→ **What needs to be done**
Output only the lines of the entries that follow, starting at the one with "mug: present [160,499,233,598]" and running down to the one with "saltshaker: present [970,1012,1026,1102]", both included and unchanged.

********

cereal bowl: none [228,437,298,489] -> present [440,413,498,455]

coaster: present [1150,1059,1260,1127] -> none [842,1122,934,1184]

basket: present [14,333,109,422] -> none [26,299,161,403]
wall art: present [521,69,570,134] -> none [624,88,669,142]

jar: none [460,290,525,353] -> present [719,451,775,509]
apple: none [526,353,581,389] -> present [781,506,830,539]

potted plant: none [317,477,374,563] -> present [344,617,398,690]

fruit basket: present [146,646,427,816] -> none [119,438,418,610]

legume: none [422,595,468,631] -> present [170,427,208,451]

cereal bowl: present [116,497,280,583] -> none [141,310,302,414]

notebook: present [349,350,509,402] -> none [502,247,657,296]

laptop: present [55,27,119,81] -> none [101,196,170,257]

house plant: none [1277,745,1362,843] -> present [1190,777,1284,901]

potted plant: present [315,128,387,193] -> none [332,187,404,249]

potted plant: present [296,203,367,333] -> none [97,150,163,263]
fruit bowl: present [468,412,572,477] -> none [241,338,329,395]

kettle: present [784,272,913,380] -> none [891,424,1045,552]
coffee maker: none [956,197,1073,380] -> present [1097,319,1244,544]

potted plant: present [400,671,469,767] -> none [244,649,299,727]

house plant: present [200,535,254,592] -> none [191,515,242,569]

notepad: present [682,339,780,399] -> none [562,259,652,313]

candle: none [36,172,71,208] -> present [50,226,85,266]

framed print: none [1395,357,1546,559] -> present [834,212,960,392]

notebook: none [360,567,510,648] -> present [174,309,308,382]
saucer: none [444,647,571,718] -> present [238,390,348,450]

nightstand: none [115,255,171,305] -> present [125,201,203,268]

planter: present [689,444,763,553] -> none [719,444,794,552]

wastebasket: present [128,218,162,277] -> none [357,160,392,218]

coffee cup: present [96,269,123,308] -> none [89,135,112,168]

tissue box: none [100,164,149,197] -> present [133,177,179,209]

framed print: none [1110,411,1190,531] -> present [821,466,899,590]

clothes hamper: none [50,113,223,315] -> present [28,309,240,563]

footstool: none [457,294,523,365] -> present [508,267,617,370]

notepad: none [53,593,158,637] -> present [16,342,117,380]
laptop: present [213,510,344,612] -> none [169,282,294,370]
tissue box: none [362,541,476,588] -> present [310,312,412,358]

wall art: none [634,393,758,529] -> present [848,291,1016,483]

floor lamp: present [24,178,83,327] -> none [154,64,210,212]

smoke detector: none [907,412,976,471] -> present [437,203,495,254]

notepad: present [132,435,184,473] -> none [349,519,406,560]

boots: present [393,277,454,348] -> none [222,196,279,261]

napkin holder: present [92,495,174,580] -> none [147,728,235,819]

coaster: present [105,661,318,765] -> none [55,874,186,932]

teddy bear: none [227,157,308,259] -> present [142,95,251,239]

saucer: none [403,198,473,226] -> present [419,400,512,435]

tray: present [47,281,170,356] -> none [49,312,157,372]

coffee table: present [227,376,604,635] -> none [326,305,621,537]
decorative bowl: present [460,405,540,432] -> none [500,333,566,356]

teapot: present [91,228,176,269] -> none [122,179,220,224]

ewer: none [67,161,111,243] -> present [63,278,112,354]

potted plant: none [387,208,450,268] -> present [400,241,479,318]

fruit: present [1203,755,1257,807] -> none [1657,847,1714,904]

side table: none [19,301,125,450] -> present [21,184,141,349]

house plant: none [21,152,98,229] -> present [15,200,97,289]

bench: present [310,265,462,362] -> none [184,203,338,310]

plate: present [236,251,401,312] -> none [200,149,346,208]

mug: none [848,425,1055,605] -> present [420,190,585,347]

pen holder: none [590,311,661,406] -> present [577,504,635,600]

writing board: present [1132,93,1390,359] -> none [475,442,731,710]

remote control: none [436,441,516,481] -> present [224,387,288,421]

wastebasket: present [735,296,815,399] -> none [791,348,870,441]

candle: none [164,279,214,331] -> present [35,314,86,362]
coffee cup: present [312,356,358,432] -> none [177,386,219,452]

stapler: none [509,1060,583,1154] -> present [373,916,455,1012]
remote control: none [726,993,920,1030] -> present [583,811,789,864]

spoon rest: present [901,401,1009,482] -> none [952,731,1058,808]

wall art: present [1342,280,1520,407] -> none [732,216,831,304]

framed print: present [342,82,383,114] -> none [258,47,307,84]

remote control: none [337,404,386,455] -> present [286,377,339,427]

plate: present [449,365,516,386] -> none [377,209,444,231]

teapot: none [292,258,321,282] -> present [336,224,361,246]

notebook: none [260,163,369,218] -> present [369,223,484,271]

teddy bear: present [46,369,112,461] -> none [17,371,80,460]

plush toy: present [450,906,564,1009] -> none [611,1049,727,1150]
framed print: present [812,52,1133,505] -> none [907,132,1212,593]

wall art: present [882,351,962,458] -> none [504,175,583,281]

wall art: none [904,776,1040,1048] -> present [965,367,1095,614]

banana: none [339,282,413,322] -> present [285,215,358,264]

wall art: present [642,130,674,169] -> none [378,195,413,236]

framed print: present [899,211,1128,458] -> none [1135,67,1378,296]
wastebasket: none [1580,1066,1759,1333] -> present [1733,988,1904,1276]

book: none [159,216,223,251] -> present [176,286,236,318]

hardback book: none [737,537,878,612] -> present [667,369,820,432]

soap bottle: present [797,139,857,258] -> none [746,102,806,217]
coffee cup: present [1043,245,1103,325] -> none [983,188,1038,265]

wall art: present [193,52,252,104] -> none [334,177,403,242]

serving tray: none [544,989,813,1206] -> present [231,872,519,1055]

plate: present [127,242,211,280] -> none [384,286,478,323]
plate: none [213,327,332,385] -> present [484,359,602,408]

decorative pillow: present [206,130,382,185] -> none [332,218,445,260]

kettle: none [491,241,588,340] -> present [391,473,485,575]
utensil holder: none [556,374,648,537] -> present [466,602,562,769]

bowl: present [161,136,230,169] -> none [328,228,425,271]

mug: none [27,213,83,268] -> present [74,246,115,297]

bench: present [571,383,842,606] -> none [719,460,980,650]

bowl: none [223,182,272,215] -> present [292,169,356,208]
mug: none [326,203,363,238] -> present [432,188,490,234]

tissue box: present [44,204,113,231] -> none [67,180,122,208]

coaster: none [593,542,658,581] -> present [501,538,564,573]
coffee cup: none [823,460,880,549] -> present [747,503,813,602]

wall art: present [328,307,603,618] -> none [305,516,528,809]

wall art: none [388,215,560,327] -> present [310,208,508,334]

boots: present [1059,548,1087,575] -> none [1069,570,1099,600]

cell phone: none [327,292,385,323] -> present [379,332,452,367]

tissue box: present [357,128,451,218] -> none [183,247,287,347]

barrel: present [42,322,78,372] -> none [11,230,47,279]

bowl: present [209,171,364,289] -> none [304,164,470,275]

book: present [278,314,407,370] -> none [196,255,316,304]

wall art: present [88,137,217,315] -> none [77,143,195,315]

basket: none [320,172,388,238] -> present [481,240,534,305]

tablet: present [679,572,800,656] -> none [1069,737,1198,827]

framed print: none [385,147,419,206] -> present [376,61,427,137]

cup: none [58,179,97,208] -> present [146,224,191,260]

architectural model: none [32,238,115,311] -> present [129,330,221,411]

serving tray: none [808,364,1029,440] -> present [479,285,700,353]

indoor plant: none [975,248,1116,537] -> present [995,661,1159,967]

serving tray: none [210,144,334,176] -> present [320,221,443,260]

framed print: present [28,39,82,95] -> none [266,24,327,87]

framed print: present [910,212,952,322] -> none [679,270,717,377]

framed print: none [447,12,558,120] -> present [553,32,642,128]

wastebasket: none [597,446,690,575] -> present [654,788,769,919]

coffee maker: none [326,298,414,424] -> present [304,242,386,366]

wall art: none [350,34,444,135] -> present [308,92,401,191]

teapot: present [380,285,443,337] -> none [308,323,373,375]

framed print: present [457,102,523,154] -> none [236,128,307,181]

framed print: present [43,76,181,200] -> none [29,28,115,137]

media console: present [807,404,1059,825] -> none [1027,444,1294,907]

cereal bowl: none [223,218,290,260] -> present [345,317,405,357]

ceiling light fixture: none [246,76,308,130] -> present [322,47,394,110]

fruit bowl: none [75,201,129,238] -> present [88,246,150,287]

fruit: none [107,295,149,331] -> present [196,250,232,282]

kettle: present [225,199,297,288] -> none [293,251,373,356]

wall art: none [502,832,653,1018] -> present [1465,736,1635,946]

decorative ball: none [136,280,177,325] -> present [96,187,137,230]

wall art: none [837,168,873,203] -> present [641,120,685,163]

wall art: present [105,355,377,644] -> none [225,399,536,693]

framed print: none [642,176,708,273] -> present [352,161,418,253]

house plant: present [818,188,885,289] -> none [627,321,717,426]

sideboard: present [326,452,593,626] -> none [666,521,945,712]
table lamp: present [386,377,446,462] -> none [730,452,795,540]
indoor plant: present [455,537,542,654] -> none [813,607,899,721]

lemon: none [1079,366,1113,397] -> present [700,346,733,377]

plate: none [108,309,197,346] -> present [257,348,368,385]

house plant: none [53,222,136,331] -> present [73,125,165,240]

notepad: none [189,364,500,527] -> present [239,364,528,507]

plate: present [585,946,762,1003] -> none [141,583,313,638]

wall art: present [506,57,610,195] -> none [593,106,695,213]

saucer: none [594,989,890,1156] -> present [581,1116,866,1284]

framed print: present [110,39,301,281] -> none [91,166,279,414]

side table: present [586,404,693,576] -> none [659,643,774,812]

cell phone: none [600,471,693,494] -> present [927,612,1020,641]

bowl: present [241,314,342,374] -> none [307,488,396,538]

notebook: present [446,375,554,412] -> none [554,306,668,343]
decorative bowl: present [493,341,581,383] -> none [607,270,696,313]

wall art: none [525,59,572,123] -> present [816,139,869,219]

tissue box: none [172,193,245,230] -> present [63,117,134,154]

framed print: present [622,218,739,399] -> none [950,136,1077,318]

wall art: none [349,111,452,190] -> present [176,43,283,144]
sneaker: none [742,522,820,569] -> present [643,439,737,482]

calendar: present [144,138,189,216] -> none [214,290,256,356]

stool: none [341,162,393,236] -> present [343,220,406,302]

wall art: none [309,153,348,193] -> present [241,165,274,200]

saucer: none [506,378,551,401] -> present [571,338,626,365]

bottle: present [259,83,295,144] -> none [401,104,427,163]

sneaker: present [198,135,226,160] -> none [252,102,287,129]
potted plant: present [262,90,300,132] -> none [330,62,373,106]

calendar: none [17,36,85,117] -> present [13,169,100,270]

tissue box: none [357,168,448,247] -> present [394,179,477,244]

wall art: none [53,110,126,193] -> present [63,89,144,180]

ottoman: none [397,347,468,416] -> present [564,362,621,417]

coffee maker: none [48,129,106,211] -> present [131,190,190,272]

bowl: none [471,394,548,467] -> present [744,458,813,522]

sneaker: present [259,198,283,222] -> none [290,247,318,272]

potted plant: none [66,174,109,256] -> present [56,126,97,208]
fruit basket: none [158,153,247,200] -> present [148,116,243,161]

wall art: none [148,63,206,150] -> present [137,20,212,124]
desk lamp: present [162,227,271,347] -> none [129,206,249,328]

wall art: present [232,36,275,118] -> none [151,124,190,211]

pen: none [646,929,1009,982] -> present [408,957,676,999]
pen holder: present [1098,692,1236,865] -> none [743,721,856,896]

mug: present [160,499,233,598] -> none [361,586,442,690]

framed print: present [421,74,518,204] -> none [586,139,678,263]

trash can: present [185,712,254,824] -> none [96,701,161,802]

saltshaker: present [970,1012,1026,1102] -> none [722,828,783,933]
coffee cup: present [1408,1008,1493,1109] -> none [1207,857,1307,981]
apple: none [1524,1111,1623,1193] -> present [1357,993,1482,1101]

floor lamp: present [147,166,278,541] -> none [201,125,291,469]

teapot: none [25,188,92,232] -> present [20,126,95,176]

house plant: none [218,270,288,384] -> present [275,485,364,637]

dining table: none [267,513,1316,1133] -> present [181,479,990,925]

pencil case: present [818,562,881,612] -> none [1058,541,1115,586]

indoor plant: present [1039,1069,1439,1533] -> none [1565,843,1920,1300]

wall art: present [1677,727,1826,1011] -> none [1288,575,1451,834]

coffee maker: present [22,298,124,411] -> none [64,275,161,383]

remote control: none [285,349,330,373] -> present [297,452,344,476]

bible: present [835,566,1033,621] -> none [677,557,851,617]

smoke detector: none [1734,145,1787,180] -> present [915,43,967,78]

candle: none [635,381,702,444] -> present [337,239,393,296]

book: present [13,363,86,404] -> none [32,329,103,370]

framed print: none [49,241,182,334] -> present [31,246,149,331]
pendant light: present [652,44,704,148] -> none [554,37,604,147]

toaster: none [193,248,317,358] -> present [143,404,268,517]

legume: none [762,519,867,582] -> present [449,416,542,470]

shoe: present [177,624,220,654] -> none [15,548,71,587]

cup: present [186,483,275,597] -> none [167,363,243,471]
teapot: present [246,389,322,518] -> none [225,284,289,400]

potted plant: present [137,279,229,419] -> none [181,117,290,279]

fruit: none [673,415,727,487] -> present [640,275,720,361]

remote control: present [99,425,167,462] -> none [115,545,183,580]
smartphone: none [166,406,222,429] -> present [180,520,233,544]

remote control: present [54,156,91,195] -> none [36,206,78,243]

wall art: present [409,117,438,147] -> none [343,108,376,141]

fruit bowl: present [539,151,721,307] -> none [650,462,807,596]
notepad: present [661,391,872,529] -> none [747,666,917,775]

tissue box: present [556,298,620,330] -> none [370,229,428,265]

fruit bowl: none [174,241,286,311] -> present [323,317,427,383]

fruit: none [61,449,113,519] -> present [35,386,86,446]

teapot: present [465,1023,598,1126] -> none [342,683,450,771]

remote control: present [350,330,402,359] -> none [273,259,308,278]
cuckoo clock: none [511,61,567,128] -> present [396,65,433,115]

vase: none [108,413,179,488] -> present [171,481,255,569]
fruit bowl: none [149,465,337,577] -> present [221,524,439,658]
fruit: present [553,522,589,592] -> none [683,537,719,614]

********

→ **Task answer**
mug: present [160,499,233,598] -> none [361,586,442,690]

framed print: present [421,74,518,204] -> none [586,139,678,263]

trash can: present [185,712,254,824] -> none [96,701,161,802]

saltshaker: present [970,1012,1026,1102] -> none [722,828,783,933]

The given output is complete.